[Data items]
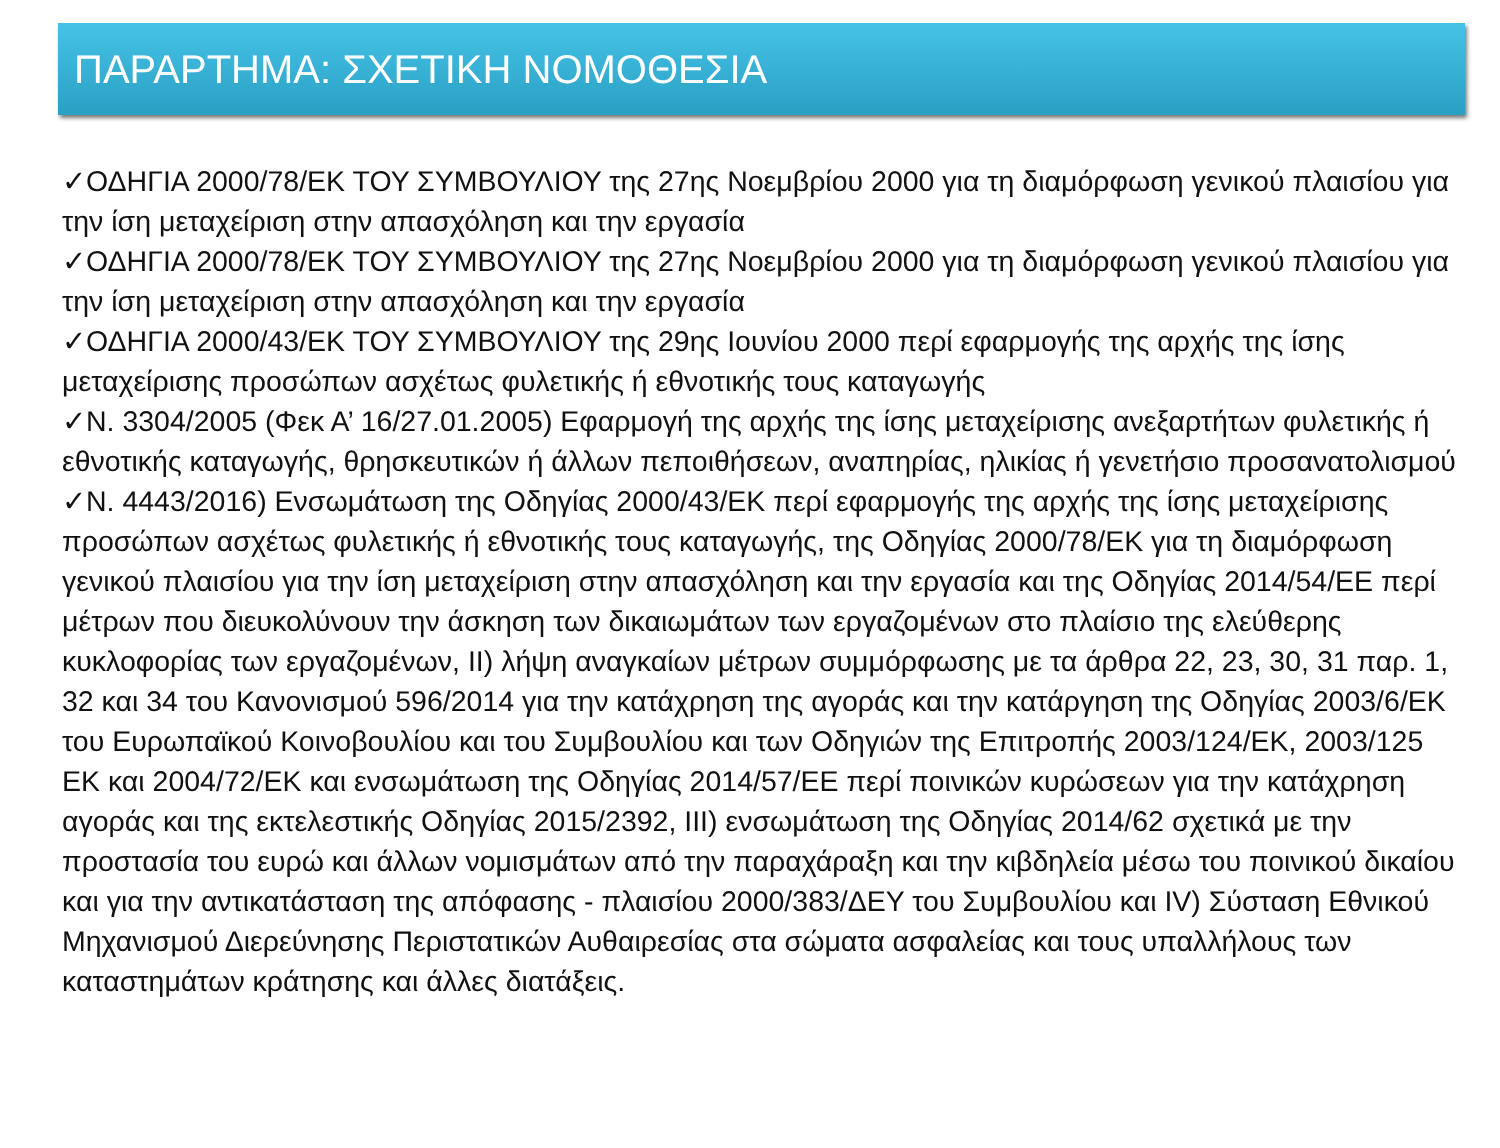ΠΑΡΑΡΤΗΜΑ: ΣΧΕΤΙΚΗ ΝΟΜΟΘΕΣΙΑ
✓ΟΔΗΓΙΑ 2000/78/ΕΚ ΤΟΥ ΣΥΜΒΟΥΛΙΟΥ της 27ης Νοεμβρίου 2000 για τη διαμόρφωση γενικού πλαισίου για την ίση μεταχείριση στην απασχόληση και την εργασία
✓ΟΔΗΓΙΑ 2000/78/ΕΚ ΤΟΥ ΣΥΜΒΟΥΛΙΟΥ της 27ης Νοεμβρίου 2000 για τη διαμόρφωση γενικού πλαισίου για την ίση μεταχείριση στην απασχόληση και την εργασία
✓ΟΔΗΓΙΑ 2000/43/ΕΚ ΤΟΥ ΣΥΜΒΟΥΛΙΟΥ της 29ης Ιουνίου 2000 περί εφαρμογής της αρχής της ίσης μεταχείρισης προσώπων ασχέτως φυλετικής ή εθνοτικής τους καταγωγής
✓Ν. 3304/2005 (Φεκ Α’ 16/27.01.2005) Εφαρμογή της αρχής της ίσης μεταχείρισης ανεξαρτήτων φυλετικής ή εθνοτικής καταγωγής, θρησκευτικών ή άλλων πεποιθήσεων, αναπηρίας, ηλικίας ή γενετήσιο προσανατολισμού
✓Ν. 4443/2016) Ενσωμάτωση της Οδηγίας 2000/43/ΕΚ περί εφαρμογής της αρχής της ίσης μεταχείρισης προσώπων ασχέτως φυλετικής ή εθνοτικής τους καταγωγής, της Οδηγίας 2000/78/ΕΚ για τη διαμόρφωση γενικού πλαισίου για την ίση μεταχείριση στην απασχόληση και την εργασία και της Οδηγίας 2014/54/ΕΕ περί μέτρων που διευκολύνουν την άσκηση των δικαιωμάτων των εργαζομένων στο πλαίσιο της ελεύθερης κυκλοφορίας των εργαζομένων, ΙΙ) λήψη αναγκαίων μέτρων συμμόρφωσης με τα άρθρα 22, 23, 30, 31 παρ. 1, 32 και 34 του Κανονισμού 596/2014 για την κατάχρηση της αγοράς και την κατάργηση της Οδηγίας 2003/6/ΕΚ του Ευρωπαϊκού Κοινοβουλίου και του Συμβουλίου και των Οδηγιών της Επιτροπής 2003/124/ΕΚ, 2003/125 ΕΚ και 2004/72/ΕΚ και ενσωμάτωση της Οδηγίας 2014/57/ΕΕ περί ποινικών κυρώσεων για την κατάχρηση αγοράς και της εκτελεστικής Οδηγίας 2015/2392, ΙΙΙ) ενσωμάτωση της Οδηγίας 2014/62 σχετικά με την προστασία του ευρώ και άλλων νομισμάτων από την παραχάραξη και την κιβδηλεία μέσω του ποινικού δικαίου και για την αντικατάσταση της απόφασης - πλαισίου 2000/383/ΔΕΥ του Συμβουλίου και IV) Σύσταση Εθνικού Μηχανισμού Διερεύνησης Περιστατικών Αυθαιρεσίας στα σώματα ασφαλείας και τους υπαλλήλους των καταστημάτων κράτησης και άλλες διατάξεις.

• Job item: From the data above, give the number of lines that hold "εθνοτικής", without anything else.

• Reply: 3